*Required action*
All of the records below are to be output exactly; no image belongs in the result.

Page-level text extractions:
-------

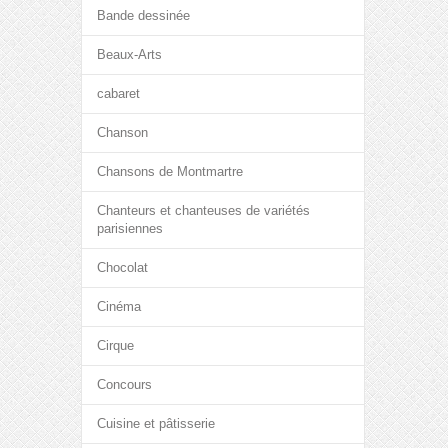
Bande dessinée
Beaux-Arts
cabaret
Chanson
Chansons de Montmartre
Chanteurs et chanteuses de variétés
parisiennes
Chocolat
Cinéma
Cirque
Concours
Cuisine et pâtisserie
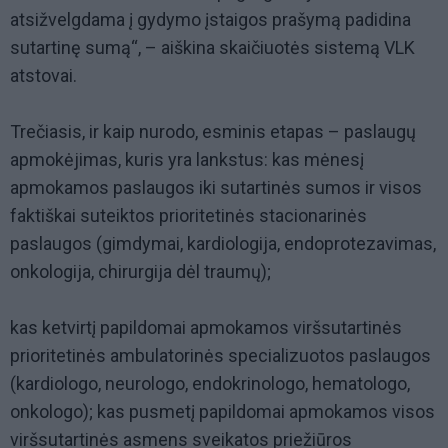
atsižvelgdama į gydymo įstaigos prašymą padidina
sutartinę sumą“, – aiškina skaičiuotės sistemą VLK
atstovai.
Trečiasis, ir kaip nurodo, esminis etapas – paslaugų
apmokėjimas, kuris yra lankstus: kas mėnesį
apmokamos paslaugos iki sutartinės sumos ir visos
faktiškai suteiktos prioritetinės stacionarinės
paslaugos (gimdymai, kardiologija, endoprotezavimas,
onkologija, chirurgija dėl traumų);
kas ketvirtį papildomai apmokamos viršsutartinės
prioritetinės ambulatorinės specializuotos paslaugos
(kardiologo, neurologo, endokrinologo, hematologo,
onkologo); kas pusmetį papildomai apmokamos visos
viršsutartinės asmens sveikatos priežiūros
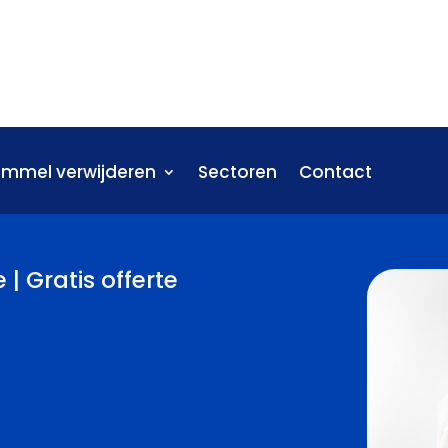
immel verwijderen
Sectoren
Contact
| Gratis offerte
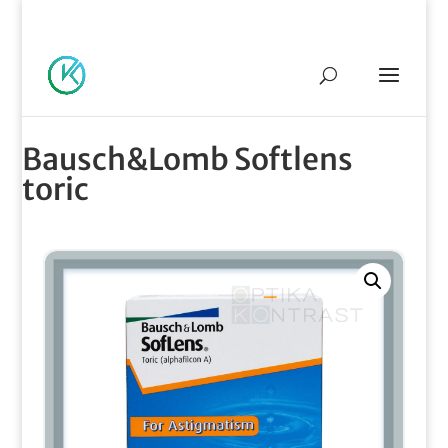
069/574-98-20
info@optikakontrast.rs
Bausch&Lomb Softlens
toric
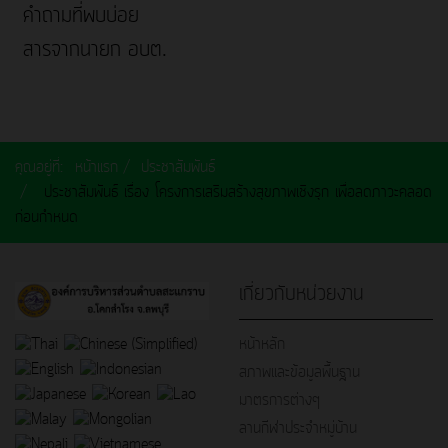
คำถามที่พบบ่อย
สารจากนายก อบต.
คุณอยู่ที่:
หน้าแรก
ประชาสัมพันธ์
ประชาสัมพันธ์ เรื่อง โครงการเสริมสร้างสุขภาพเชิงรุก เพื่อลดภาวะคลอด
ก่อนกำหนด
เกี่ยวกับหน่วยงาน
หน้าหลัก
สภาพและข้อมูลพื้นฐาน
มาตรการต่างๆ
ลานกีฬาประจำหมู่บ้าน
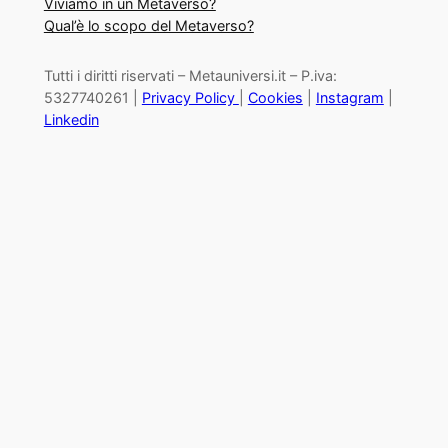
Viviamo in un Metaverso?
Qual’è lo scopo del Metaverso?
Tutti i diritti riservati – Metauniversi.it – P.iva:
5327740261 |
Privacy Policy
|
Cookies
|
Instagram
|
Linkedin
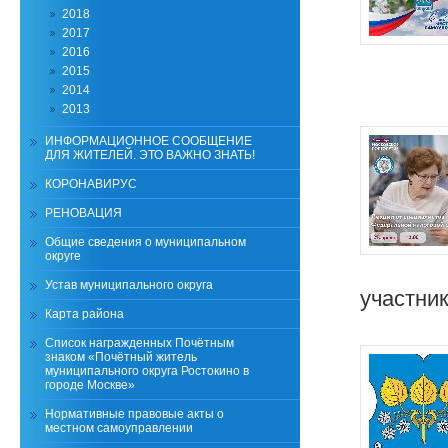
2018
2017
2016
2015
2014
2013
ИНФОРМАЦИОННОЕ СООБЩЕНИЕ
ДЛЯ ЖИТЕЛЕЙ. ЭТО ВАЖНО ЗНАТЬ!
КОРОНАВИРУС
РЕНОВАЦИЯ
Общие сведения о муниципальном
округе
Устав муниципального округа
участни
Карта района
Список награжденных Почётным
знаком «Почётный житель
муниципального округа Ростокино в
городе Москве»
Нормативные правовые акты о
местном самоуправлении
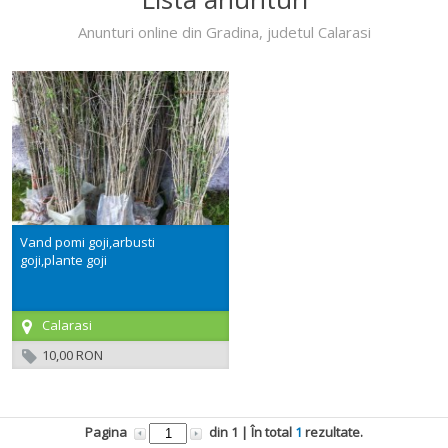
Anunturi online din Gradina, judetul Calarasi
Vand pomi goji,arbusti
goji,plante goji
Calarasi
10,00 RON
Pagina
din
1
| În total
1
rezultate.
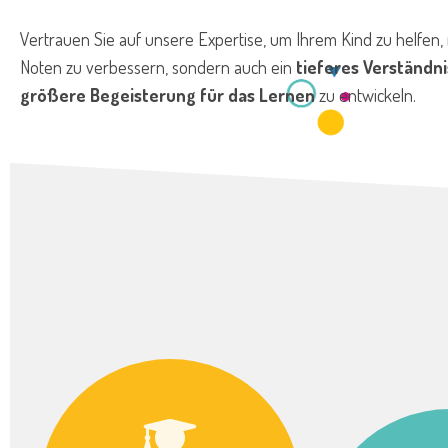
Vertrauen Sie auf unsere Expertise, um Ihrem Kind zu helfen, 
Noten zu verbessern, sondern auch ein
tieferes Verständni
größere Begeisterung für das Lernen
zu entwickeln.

-------

*Exercise solution*
Bande dessinée
Beaux-Arts
cabaret
Chanson
Chansons de Montmartre
Chanteurs et chanteuses de variétés
parisiennes
Chocolat
Cinéma
Cirque
Concours
Cuisine et pâtisserie
atsižvelgdama į gydymo įstaigos prašymą padidina
sutartinę sumą“, – aiškina skaičiuotės sistemą VLK
atstovai.
Trečiasis, ir kaip nurodo, esminis etapas – paslaugų
apmokėjimas, kuris yra lankstus: kas mėnesį
apmokamos paslaugos iki sutartinės sumos ir visos
faktiškai suteiktos prioritetinės stacionarinės
paslaugos (gimdymai, kardiologija, endoprotezavimas,
onkologija, chirurgija dėl traumų);
kas ketvirtį papildomai apmokamos viršsutartinės
prioritetinės ambulatorinės specializuotos paslaugos
(kardiologo, neurologo, endokrinologo, hematologo,
onkologo); kas pusmetį papildomai apmokamos visos
viršsutartinės asmens sveikatos priežiūros
immel verwijderen
Sectoren
Contact
| Gratis offerte
069/574-98-20
info@optikakontrast.rs
Bausch&Lomb Softlens
toric
คำถามที่พบบ่อย
สารจากนายก อบต.
คุณอยู่ที่:
หน้าแรก
ประชาสัมพันธ์
ประชาสัมพันธ์ เรื่อง โครงการเสริมสร้างสุขภาพเชิงรุก เพื่อลดภาวะคลอด
ก่อนกำหนด
เกี่ยวกับหน่วยงาน
หน้าหลัก
สภาพและข้อมูลพื้นฐาน
มาตรการต่างๆ
ลานกีฬาประจำหมู่บ้าน
Viviamo in un Metaverso?
Qual’è lo scopo del Metaverso?
Tutti i diritti riservati – Metauniversi.it – P.iva:
5327740261 |
Privacy Policy
|
Cookies
|
Instagram
|
Linkedin
2018
2017
2016
2015
2014
2013
ИНФОРМАЦИОННОЕ СООБЩЕНИЕ
ДЛЯ ЖИТЕЛЕЙ. ЭТО ВАЖНО ЗНАТЬ!
КОРОНАВИРУС
РЕНОВАЦИЯ
Общие сведения о муниципальном
округе
Устав муниципального округа
участни
Карта района
Список награжденных Почётным
знаком «Почётный житель
муниципального округа Ростокино в
городе Москве»
Нормативные правовые акты о
местном самоуправлении
Anunturi online din Gradina, judetul Calarasi
Vand pomi goji,arbusti
goji,plante goji
Calarasi
10,00 RON
Pagina
din
1
| În total
1
rezultate.
Vertrauen Sie auf unsere Expertise, um Ihrem Kind zu helfen, 
Noten zu verbessern, sondern auch ein
tieferes Verständni
größere Begeisterung für das Lernen
zu entwickeln.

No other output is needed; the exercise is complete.